==== ИСХОДНЫЕ ЗАПИСИ ====

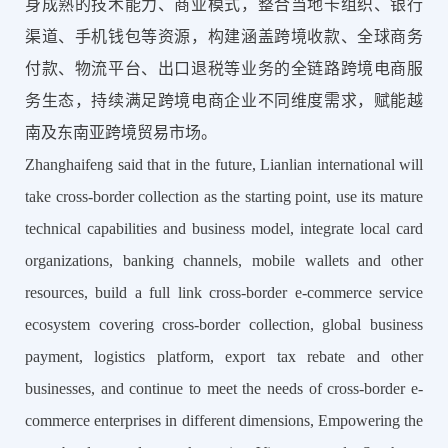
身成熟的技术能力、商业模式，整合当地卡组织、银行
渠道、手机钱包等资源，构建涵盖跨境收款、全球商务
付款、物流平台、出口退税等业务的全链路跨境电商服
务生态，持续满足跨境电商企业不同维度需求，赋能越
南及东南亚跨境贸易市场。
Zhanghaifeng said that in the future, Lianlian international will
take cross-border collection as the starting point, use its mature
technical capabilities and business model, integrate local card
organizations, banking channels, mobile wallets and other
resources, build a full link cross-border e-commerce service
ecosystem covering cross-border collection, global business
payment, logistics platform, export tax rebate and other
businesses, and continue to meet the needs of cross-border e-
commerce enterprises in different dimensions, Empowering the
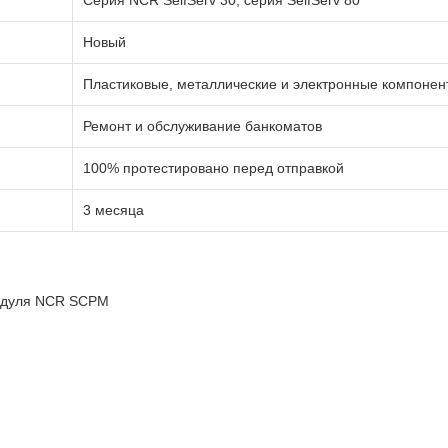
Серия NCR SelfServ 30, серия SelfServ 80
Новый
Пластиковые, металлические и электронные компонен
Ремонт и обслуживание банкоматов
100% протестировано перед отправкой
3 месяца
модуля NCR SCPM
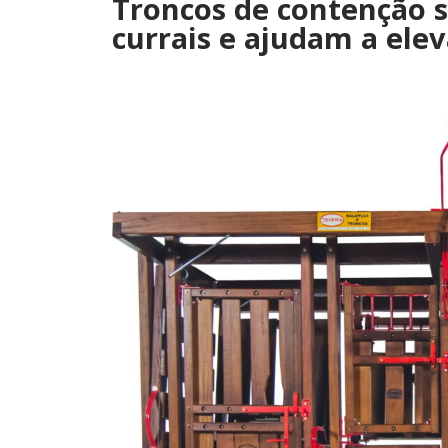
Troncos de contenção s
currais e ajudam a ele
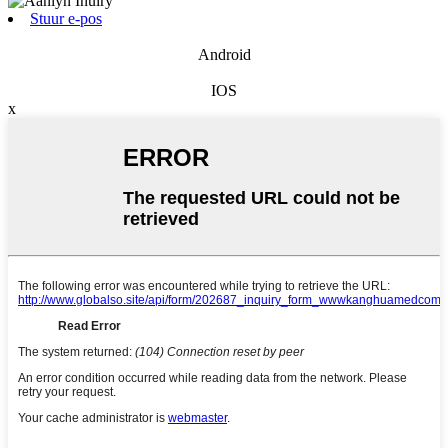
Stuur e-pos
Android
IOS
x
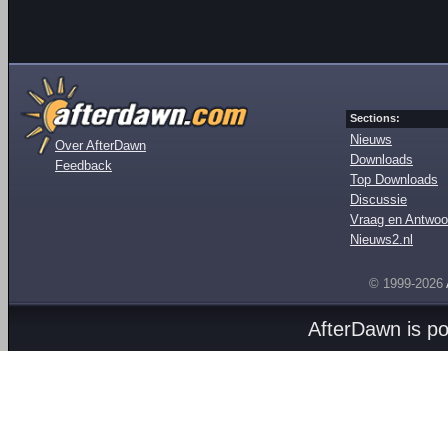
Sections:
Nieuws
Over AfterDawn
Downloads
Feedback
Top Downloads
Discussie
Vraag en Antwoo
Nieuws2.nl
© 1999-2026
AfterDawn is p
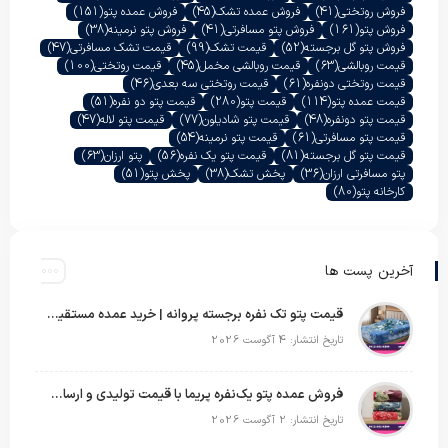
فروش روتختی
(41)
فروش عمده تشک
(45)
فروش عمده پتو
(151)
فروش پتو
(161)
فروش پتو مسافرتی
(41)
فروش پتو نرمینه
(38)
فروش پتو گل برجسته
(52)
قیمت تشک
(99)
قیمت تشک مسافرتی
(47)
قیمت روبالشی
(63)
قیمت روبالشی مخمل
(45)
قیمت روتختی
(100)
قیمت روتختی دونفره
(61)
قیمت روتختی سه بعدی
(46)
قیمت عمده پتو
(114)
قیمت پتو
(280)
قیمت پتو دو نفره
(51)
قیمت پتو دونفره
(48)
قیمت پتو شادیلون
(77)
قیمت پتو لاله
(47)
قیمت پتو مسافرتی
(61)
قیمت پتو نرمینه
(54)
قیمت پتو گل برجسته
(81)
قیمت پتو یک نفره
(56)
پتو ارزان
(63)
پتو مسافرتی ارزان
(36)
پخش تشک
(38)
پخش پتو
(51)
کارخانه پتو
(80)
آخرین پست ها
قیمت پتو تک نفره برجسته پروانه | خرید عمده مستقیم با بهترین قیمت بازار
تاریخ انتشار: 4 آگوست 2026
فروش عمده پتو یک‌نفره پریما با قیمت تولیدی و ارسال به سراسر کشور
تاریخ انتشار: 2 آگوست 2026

====

УСЛОВИЕ ЗАДАНИЯ »
Извлеките из всех записей выше весь распознанный текст и повторите каждую его строку без изменений. Пометки о картинках в ответ не включайте.

ОТВЕТ К ЗАДАНИЮ »
身成熟的技术能力、商业模式，整合当地卡组织、银行
渠道、手机钱包等资源，构建涵盖跨境收款、全球商务
付款、物流平台、出口退税等业务的全链路跨境电商服
务生态，持续满足跨境电商企业不同维度需求，赋能越
南及东南亚跨境贸易市场。
Zhanghaifeng said that in the future, Lianlian international will
take cross-border collection as the starting point, use its mature
technical capabilities and business model, integrate local card
organizations, banking channels, mobile wallets and other
resources, build a full link cross-border e-commerce service
ecosystem covering cross-border collection, global business
payment, logistics platform, export tax rebate and other
businesses, and continue to meet the needs of cross-border e-
commerce enterprises in different dimensions, Empowering the
Серия NCR SelfServ 30, серия SelfServ 80
Новый
Пластиковые, металлические и электронные компонен
Ремонт и обслуживание банкоматов
100% протестировано перед отправкой
3 месяца
модуля NCR SCPM
Troncos de contenção s
currais e ajudam a ele
Stuur e-pos
Android
IOS
x
Sections:
Nieuws
Over AfterDawn
Downloads
Feedback
Top Downloads
Discussie
Vraag en Antwoo
Nieuws2.nl
© 1999-2026
AfterDawn is p
فروش روتختی
(41)
فروش عمده تشک
(45)
فروش عمده پتو
(151)
فروش پتو
(161)
فروش پتو مسافرتی
(41)
فروش پتو نرمینه
(38)
فروش پتو گل برجسته
(52)
قیمت تشک
(99)
قیمت تشک مسافرتی
(47)
قیمت روبالشی
(63)
قیمت روبالشی مخمل
(45)
قیمت روتختی
(100)
قیمت روتختی دونفره
(61)
قیمت روتختی سه بعدی
(46)
قیمت عمده پتو
(114)
قیمت پتو
(280)
قیمت پتو دو نفره
(51)
قیمت پتو دونفره
(48)
قیمت پتو شادیلون
(77)
قیمت پتو لاله
(47)
قیمت پتو مسافرتی
(61)
قیمت پتو نرمینه
(54)
قیمت پتو گل برجسته
(81)
قیمت پتو یک نفره
(56)
پتو ارزان
(63)
پتو مسافرتی ارزان
(36)
پخش تشک
(38)
پخش پتو
(51)
کارخانه پتو
(80)
آخرین پست ها
قیمت پتو تک نفره برجسته پروانه | خرید عمده مستقیم با بهترین قیمت بازار
تاریخ انتشار: 4 آگوست 2026
فروش عمده پتو یک‌نفره پریما با قیمت تولیدی و ارسال به سراسر کشور
تاریخ انتشار: 2 آگوست 2026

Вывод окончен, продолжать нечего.